:: 本文抜粋 ::
====================

前回は、よいマーケターを採用するための評価ポイントとその優先順位を採用する人材のタイプ別に確認してきた。今回は、それぞれの評価ポイントを、採用時にどのようにして確認するのかという方法論を考えてみたいと思う。
まず、おさらいで、マーケターの採用時に確認することが必須である6つの評価ポイントを見てみる。もし、前回の議論をお読みでない方は、こちらをご確認いただきたい。
- マーケターとしてのスキル
- マーケターとしての経験
- そもそもの地頭の良さ
- パーソナリティ
- カルチャーフィット
- マネジメントスキル(マネジメントポジションの場合)
以下では。それぞれの評価ポイントの良し悪しを面接等においてどのように判断するかを詳細に見ていきたいと思う
マーケターとしてのスキル & マーケターとしての経験
マーケターとしてのスキルと経験については、同時に確認する。具体的には、職務経歴書の振り返り・自己紹介をしてもらったハイライトの経歴を中心に、具体的な案件の成功事例、失敗事例の話を聞きながら、その内容を深堀して議論を深めることによって、相手のスキルレベルを評価するという方法が経験上一番確実だと思っている。
但し、具体的に過去の事例を話してもらう前の下準備が重要であると思っているので、そちらから先に話したいと思う。正しくマーケターのスキルと経験を評価するためには、なるべく具体的な事例について、突っ込んだ話をする必要があると考えている。このため、面接相手が正しい事例の選択を出来るように、採用側が現状の組織の役割はこのようなもので、現在のメンバーで出来ていること、出来ていないこと、短期、中長期で解決したい課題と、新しいメンバーにその中で果たしてもらいたい役割など、今回のポジションの人材に求められる能力・役割を明確に理解できる情報を事例の紹介の前に説明することが効果的である。例えばこんな感じである。

====================

:: 提供データ ::

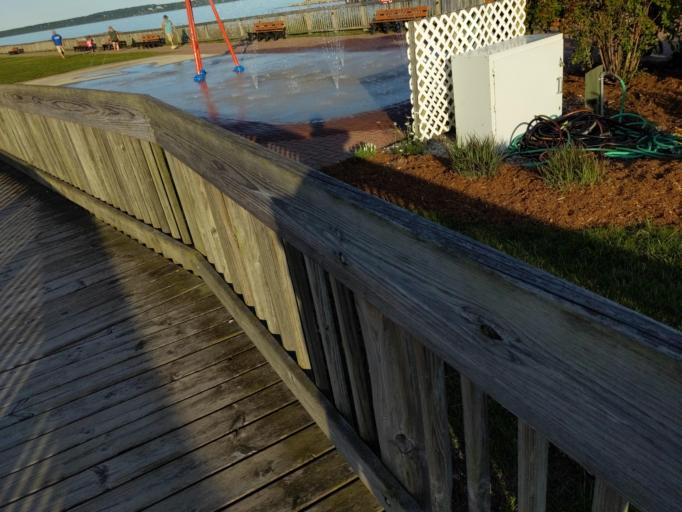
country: US
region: Michigan
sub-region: Mackinac County
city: Saint Ignace
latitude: 45.8653
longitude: -84.7182
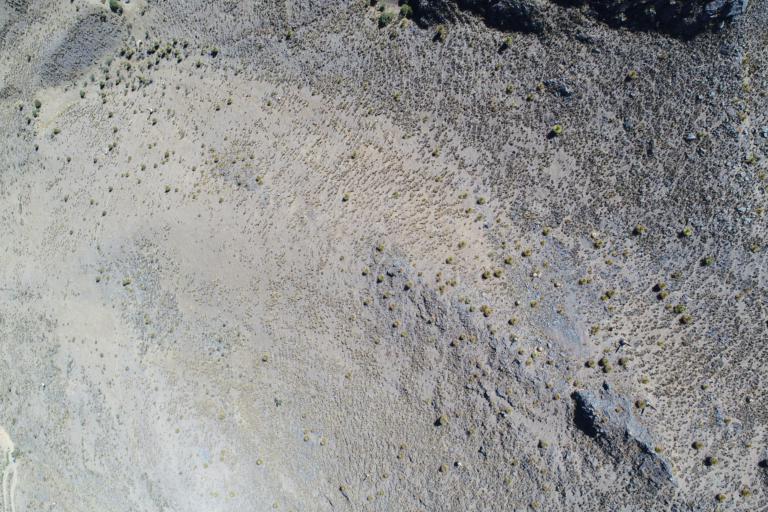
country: BO
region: La Paz
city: Viloco
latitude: -16.8102
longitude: -67.5471
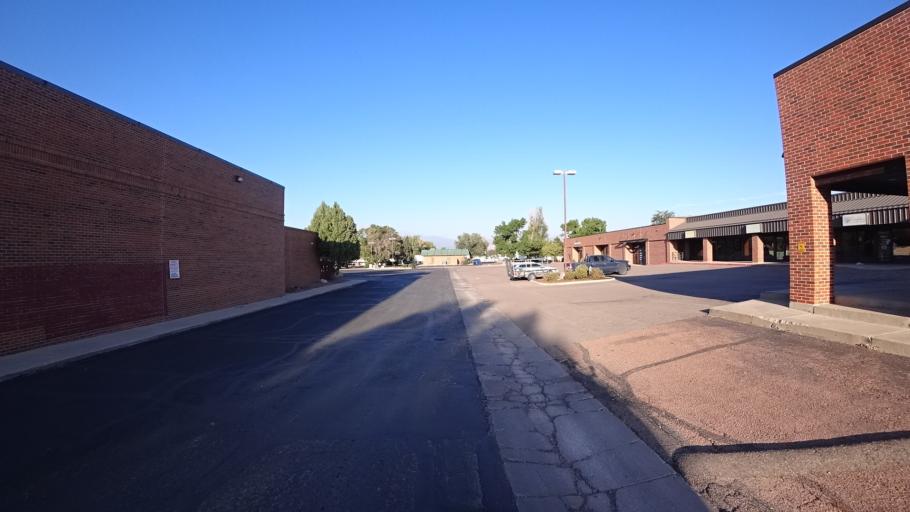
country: US
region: Colorado
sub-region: El Paso County
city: Cimarron Hills
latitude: 38.8886
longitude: -104.7550
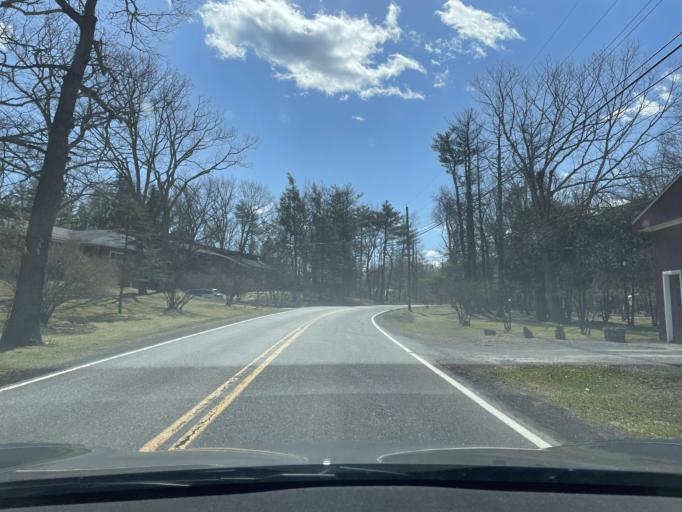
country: US
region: New York
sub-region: Ulster County
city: West Hurley
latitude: 41.9654
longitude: -74.0995
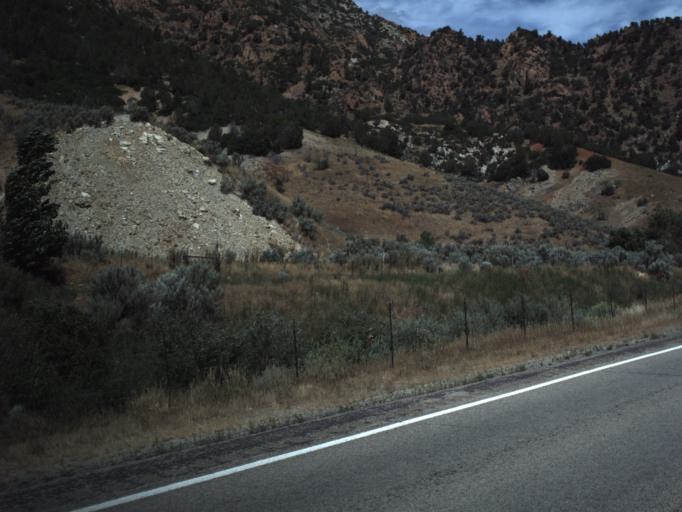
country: US
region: Utah
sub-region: Utah County
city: Woodland Hills
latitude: 39.9831
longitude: -111.5024
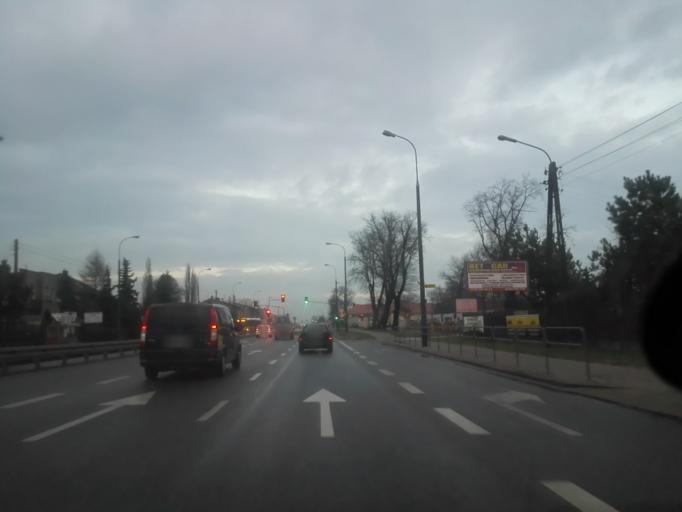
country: PL
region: Masovian Voivodeship
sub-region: Powiat wolominski
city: Marki
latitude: 52.3382
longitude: 21.1176
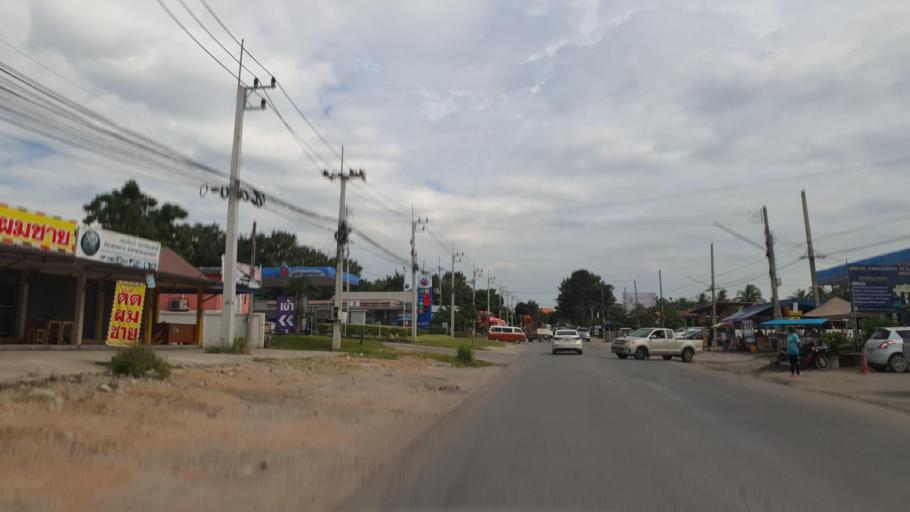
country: TH
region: Chon Buri
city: Phatthaya
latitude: 12.9430
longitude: 100.9452
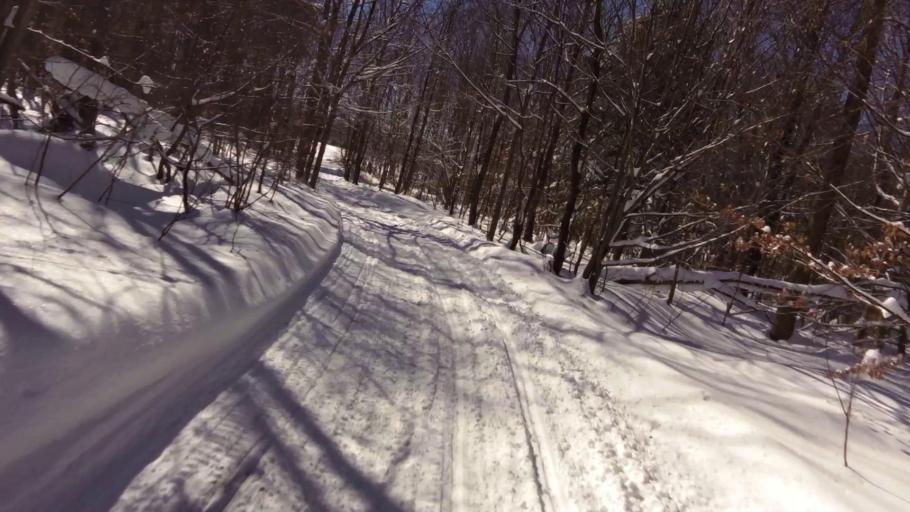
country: US
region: New York
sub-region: Chautauqua County
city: Mayville
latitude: 42.1992
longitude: -79.5404
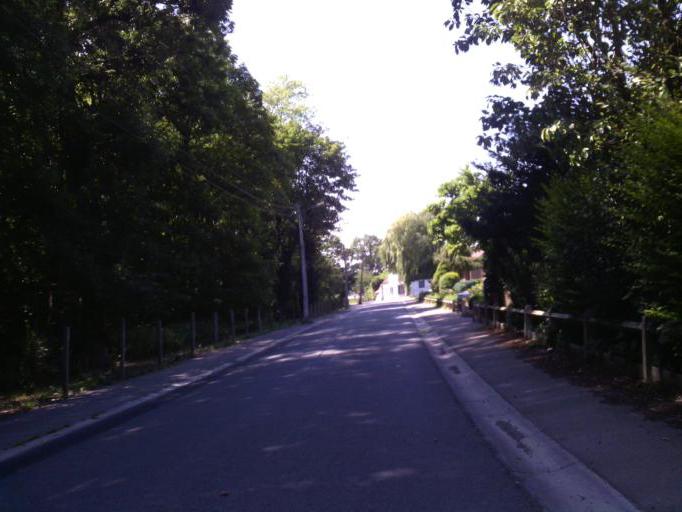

====================

:: 依頼 1 ::
マーケター採用の本文によると、マーケターとしてのスキルと経験はどのように確認するとされていますか。一文で答えてください。
:: 依頼 2 ::
マーケター採用の本文を、最後の文のあとから書き継いでください。
一覧はここでは使いません。

:: 回答 1 ::
スキルと経験は同時に確認し、職務経歴書や自己紹介の経歴を中心に具体的な成功事例と失敗事例を聞き、その内容を深掘りして評価する。

:: 回答 2 ::
「当社は、ゲームアプリの集客をパフォーマンスマーケティングを中心に行っている。なお、デジタル広告の運用はインハウスで3年前から行っている。チームは、各メディア企業と強固なリレーションを構築しており、代理店に負けない海外事例も含めた最新の情報をメディア企業から収集し、自分達では、国内においては業界トップクラス、また、海外のトップ企業と比べても遜色のないスキルレベルで運用をしていると考えている。ただ、今後の複数の大型タイトルがローンチを控えており、現状の人員体制ではリソースが逼迫している。基本は新卒を含め内部でメンバーを育成する方針であるが、それでも短期的に追いつかないので、当社のインハウス広告運用チームに短期間でキャッチアップ出来る、若しくは、チームが現在持っていないスキル・経験を持ったメンバーを1-2名程度採用したいと思っている。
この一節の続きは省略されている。